Most of Tunisia’s post-revolutionary leaders barely even realized that they needed an economic plan. They had quick, but short-sighted, solutions to unemployment: hiring thousands of government salaried civil servants and borrowing from abroad to cover them. All in all, this costly mistake has caused inflation and a growing debt burden for the country.

Can quote: “It’s a race between parties to buy support and vote,” said economist Ezzeddine Saidane. Then, when the need to cut the cost of civil servants’ wages became apparent, “politicians lacked the political courage to fire thousands at once,” he said.

As more looted artwork returned to Africa, countries struggled to find the right way to display it. Benin may have found the answer: More than 200,000 people came to see the free exhibition of artworks looted by the French colonialists in the late 19th century and returned last year.

Program Note: Today, we introduce a new component of this newsletter – the sports column, written by The Athletic staff.

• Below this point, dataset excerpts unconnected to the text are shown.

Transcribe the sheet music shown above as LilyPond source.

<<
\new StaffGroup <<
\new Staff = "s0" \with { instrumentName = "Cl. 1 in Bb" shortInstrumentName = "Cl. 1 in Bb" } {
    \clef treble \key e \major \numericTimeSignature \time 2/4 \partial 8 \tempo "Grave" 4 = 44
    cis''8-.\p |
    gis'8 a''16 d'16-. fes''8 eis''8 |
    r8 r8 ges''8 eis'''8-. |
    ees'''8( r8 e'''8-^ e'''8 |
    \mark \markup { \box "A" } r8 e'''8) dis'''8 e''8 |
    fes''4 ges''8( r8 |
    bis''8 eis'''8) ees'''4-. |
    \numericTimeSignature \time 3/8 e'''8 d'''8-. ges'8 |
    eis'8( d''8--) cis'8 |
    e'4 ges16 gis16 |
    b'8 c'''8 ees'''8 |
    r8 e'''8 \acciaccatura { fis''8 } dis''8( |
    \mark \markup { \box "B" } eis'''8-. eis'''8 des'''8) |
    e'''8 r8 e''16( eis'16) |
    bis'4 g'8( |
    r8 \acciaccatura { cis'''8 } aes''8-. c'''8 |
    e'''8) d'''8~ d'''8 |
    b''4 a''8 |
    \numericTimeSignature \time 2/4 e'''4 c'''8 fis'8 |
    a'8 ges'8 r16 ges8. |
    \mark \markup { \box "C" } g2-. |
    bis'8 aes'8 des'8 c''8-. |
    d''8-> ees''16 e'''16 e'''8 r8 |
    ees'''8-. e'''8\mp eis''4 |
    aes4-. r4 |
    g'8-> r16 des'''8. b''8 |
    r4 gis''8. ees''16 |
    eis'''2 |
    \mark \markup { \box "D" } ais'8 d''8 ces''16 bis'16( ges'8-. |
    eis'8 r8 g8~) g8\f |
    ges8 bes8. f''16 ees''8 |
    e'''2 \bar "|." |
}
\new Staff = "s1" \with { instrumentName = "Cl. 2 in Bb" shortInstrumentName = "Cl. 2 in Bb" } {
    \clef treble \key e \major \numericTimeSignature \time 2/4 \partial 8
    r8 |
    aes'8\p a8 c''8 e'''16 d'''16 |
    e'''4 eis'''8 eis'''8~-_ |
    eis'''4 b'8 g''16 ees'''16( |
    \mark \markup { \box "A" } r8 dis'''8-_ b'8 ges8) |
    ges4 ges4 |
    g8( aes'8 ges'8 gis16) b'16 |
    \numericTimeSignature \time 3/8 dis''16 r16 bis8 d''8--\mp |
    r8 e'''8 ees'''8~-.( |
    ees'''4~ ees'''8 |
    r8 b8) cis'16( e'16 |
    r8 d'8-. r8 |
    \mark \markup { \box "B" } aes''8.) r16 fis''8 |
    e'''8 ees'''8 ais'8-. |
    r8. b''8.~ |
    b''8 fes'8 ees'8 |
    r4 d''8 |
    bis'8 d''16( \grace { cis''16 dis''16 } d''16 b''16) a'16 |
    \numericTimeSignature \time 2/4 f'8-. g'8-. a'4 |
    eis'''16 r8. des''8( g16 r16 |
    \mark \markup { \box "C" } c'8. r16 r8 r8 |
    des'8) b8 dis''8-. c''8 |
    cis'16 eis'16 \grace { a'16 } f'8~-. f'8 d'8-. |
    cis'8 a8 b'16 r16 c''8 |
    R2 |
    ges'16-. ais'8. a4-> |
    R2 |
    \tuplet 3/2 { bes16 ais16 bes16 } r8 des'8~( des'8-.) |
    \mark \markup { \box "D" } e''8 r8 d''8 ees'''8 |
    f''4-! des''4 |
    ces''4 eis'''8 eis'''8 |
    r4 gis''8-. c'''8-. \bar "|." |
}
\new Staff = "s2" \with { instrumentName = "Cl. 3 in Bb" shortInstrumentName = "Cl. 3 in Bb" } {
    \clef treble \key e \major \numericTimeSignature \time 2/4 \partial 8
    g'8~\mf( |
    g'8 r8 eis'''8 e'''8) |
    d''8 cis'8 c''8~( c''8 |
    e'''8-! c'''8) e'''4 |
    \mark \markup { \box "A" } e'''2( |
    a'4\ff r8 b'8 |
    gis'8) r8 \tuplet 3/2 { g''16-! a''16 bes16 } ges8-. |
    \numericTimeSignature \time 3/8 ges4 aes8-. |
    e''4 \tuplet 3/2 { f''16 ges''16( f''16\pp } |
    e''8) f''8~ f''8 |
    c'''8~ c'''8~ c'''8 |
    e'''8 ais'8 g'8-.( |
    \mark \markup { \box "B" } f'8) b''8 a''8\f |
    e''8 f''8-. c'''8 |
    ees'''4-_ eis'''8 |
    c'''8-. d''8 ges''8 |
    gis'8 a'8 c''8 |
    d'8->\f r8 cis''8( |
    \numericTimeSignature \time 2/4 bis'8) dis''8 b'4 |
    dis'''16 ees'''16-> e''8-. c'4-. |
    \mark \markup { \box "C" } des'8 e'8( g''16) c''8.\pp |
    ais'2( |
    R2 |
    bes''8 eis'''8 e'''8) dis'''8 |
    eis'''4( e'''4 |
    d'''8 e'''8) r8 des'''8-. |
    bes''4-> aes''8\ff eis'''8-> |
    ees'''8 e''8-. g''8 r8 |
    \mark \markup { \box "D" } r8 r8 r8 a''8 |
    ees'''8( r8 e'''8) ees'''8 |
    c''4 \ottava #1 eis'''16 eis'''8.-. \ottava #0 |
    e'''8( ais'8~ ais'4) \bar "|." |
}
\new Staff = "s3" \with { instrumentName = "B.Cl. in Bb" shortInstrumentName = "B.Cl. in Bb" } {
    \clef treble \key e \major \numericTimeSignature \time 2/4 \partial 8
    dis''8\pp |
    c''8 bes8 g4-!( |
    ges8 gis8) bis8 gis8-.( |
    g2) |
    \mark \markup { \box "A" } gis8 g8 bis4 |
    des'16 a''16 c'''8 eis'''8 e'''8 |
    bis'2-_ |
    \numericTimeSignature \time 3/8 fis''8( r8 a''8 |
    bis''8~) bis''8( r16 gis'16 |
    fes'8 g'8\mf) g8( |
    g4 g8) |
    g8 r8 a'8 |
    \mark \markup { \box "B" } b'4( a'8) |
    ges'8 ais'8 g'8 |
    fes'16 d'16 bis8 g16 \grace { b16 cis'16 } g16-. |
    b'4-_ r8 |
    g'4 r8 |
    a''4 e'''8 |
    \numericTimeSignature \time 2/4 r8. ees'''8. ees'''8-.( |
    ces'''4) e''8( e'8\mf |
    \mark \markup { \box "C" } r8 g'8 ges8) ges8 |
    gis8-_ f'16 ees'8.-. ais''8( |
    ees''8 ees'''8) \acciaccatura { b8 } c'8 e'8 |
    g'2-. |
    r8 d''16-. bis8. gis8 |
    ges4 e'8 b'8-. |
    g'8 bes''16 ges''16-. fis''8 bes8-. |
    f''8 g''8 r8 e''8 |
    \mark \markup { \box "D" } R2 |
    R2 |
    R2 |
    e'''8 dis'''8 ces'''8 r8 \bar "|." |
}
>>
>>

English football is losing ground with flares and smoke bombs: Smoke billows and fireworks are becoming increasingly popular across stadiums in the UK. This is happening despite threats of fines and bans, as well as the practice of scaring children. So far, nothing is working.

Possible moves across the Premier League: David Ornstein of the athlete report on multiple moves that could soon happen across the league. Among them: Arsenal want to sign Wolves midfielder Pedro Neto; Nottingham Forest is eyeing Sergio Reguilon; Leeds United have turned down an offer to buy Newcastle winger Jack Harrison.

Chelsea can throw millions of dollars into its problems. It may not work: The London-based club are trying very hard to buy players before the transfer window closes, but new ones are likely won’t solve its problem. The struggles on the field are likely to continue.

Athletic, a New York Times company, is a subscription publication that offers personalized, in-depth sports coverage. Learn more about The Athletic.

For 50 years, artist Michael Heizer has worked in a remote part of the Nevada desert, making a sculpture whose dimensions – a mile and a half long, nearly half a mile wide – are hard to fathom. Now, at last, he is ready to unleash the work of his life, called “The City”.

Megasculpture means you have to walk and explore, allowing the site to swallow you whole. The mounds of the island are well-groomed, the dents and dents spread far and wide. The monumental structures evoke ancient ruins.

Soon the site will be open to the public – something like that. Visitors can register to buy tickets online, which is free for locals. To prevent crowds from diluting the experience, the current plan only allows for six tickets per day and only on certain days during certain times of the year. Ticket holders will be picked up from a nearby town and allowed to roam the site for several hours.

Because there are no street lights and no cell phone service, they will be driving back before dark, which means they won’t be able to see the peak hour sunrise and sunset. Never mind there is no gift shop. Not even a couch.

That’s it for today’s briefing. Thanks for joining me. – Natasha

PS Theodore Roosevelt becomes the first sitting US president to appear in public in a car 120 years ago today.

The latest episode of “The Daily“It’s about cosmic questions.